To some extent, the survival time of the futures market has nothing to do with the scale of funds, but has a great relationship with the leverage of funds. If a person's futures leverage is high, even if this person's funds are large, this person may explode at any time because of market problems. The futures market itself is very risky. I personally don't recommend retail investors to participate in the futures market.
First, small funds need to reduce leverage as much as possible.
For those funds with more than twice the leverage, no matter how much money a person has, this person is very likely to explode. The fluctuation of the futures market seems very small, but there will be very large fluctuations in extreme market conditions, which will directly lead to many people being short positions because of the drastic fluctuations in the market. Because the futures market is more uncertain, some people will regard the futures market as a place to make a fortune, but it may also make many people lose their blood.
Second, the survival time of the futures market is not necessarily related to the amount of funds.
If you want a person to survive in the futures market for a long time, the easiest way is to reduce leverage and then increase margin. When the margin balance of the account is very abundant, this person can resist the relatively extreme market, but this does not guarantee that a person is foolproof in the futures market.

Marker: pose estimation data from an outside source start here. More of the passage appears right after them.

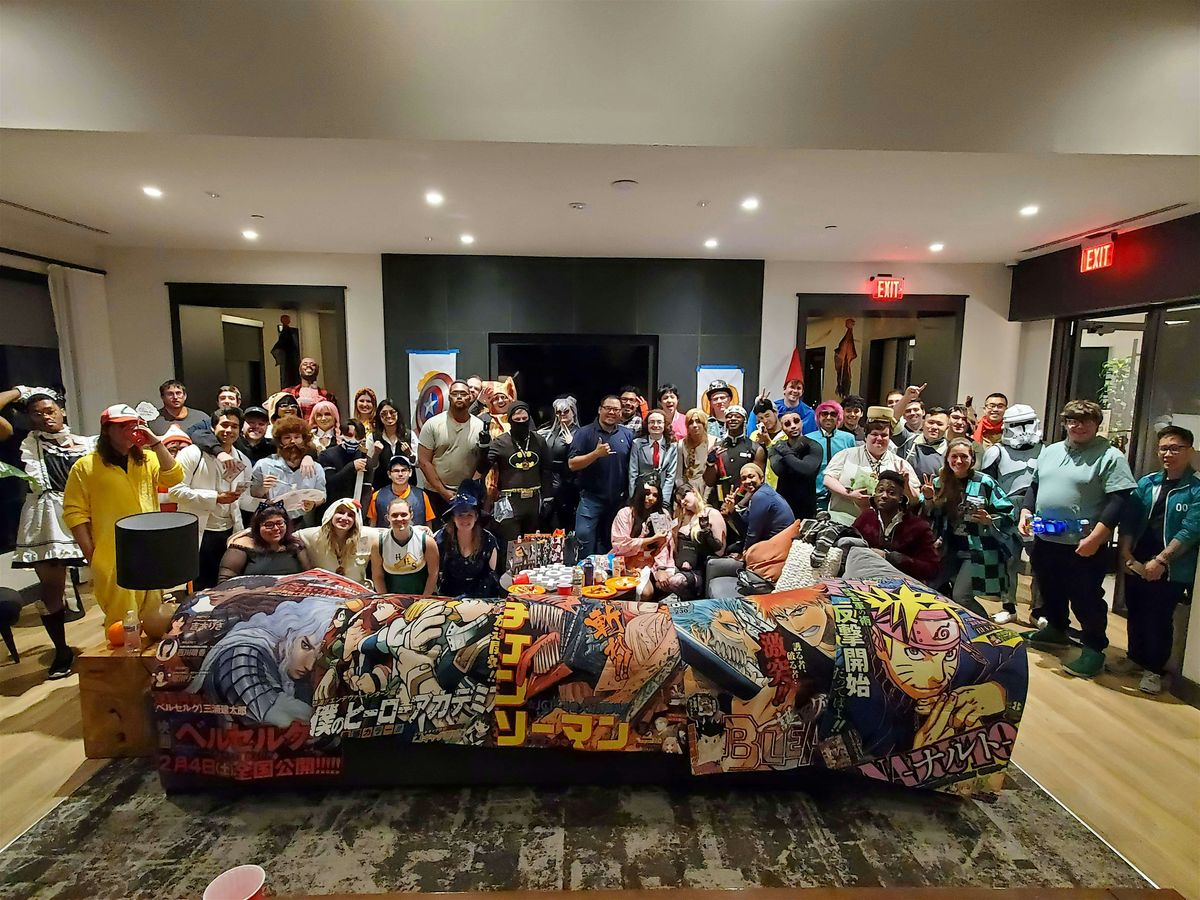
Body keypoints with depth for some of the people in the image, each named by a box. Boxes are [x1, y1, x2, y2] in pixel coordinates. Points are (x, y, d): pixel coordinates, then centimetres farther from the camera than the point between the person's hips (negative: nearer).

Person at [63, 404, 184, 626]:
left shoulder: (147, 460, 11)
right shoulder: (85, 467, -3)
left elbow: (174, 478, -5)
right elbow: (75, 513, -5)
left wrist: (157, 444, -12)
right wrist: (91, 557, -8)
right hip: (114, 559, -4)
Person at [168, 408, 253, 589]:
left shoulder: (243, 462, 10)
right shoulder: (192, 454, -5)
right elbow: (175, 491, -13)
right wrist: (216, 498, -19)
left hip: (230, 534, 5)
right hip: (198, 535, -4)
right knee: (200, 590, 3)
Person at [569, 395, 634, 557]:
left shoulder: (627, 435, 8)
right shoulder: (585, 433, -3)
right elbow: (572, 464, -10)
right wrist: (596, 454, -22)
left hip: (619, 499, 4)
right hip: (591, 497, -4)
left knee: (610, 544, 14)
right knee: (584, 537, -11)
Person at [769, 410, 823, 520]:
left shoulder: (814, 447, -7)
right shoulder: (777, 447, 3)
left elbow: (806, 470, -26)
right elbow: (779, 470, -16)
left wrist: (785, 452, -16)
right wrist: (794, 451, -21)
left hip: (805, 506, -2)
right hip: (782, 502, 2)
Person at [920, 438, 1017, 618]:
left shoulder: (984, 483, -8)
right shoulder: (939, 482, 2)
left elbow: (1009, 514, -4)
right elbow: (929, 516, 6)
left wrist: (989, 520, -21)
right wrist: (928, 499, -11)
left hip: (978, 550, -5)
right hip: (950, 549, 5)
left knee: (961, 597, -9)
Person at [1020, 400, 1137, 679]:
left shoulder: (1110, 456, -9)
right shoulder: (1050, 451, 12)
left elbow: (1118, 500, -15)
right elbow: (1035, 486, 20)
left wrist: (1096, 537, -22)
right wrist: (1026, 511, 4)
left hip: (1083, 546, -6)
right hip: (1045, 540, 6)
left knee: (1086, 600, 4)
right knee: (1050, 591, 21)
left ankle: (1094, 650, 19)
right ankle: (1056, 630, 40)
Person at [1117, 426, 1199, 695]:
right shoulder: (1146, 483, 6)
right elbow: (1128, 519, 4)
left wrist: (1160, 560, -17)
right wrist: (1126, 553, -6)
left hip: (1171, 570, -4)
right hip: (1136, 565, 4)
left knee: (1158, 620, 4)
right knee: (1135, 614, 15)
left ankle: (1154, 670, 20)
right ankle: (1135, 658, 32)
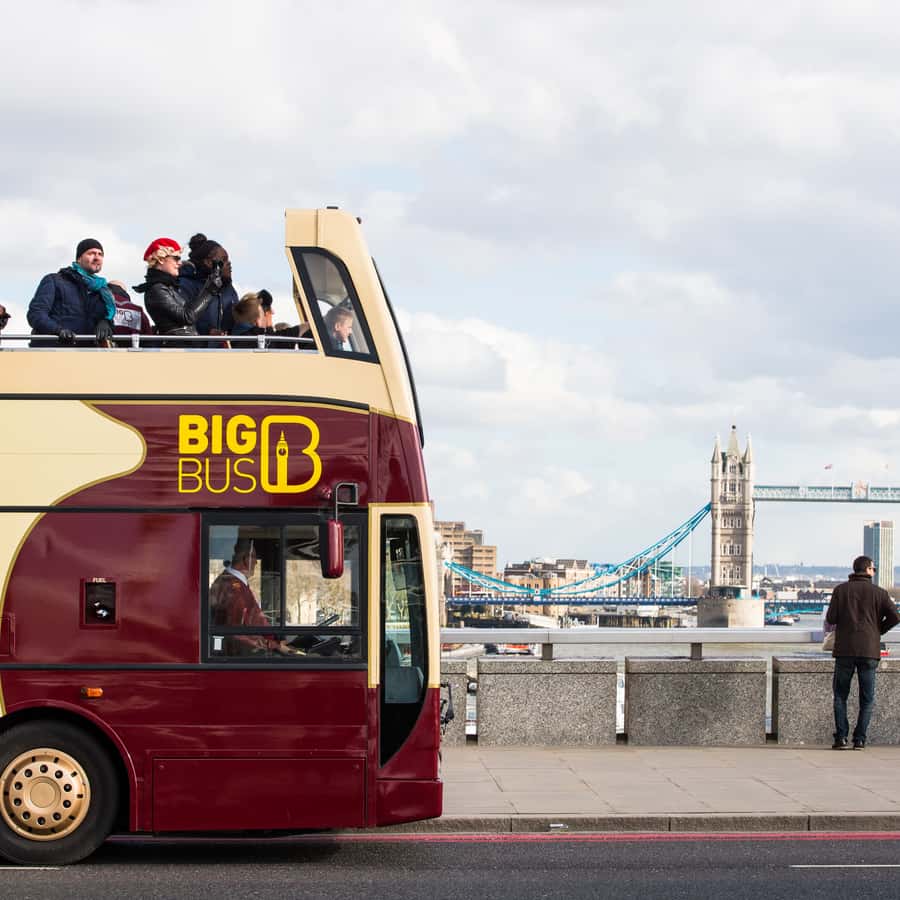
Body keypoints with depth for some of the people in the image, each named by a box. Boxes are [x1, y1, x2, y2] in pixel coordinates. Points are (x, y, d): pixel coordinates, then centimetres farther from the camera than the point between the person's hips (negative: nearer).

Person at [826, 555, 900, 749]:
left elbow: (830, 618, -3)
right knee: (867, 699, 8)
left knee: (840, 696, 9)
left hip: (845, 649, 0)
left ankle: (841, 738, 1)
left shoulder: (840, 590, 2)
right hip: (869, 650, 0)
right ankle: (860, 739, 2)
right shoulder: (878, 592, 1)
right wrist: (879, 629, 10)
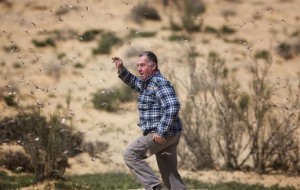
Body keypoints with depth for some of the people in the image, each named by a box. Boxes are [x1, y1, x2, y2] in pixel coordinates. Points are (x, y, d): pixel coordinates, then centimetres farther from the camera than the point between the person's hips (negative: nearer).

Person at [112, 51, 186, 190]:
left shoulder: (159, 82, -15)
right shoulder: (148, 82, 15)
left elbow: (173, 106, -27)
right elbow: (134, 82, 37)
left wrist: (160, 131, -27)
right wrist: (121, 70, 19)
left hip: (162, 134, -10)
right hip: (167, 134, 10)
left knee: (130, 155, -5)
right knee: (169, 174, 9)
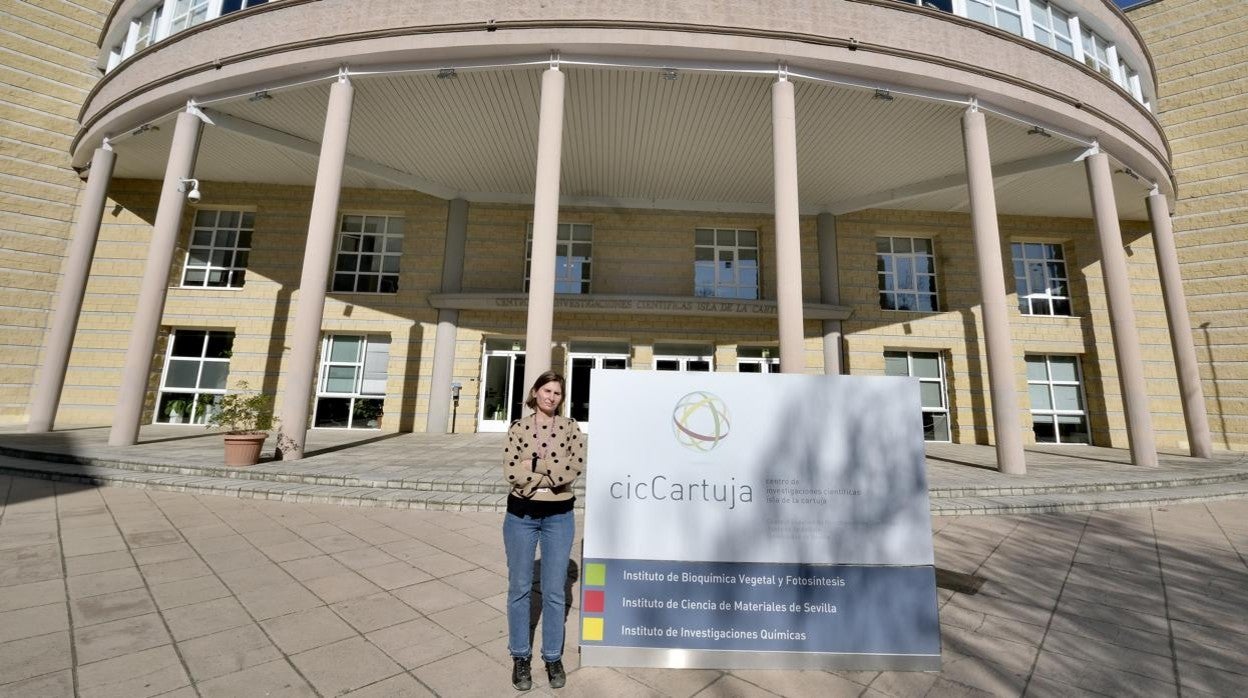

3. What is my personal suggestion?
Personally, I don't recommend you to participate in the so-called speculative investment in the futures market, because the risk of the futures market itself is great. If you count the lever, many people may explode in just a few minutes. If a person's self-definition is small, he needs to control his own investment risks, and never have a so-called small and wide investment plot, because this idea is likely to make his small funds go to waste.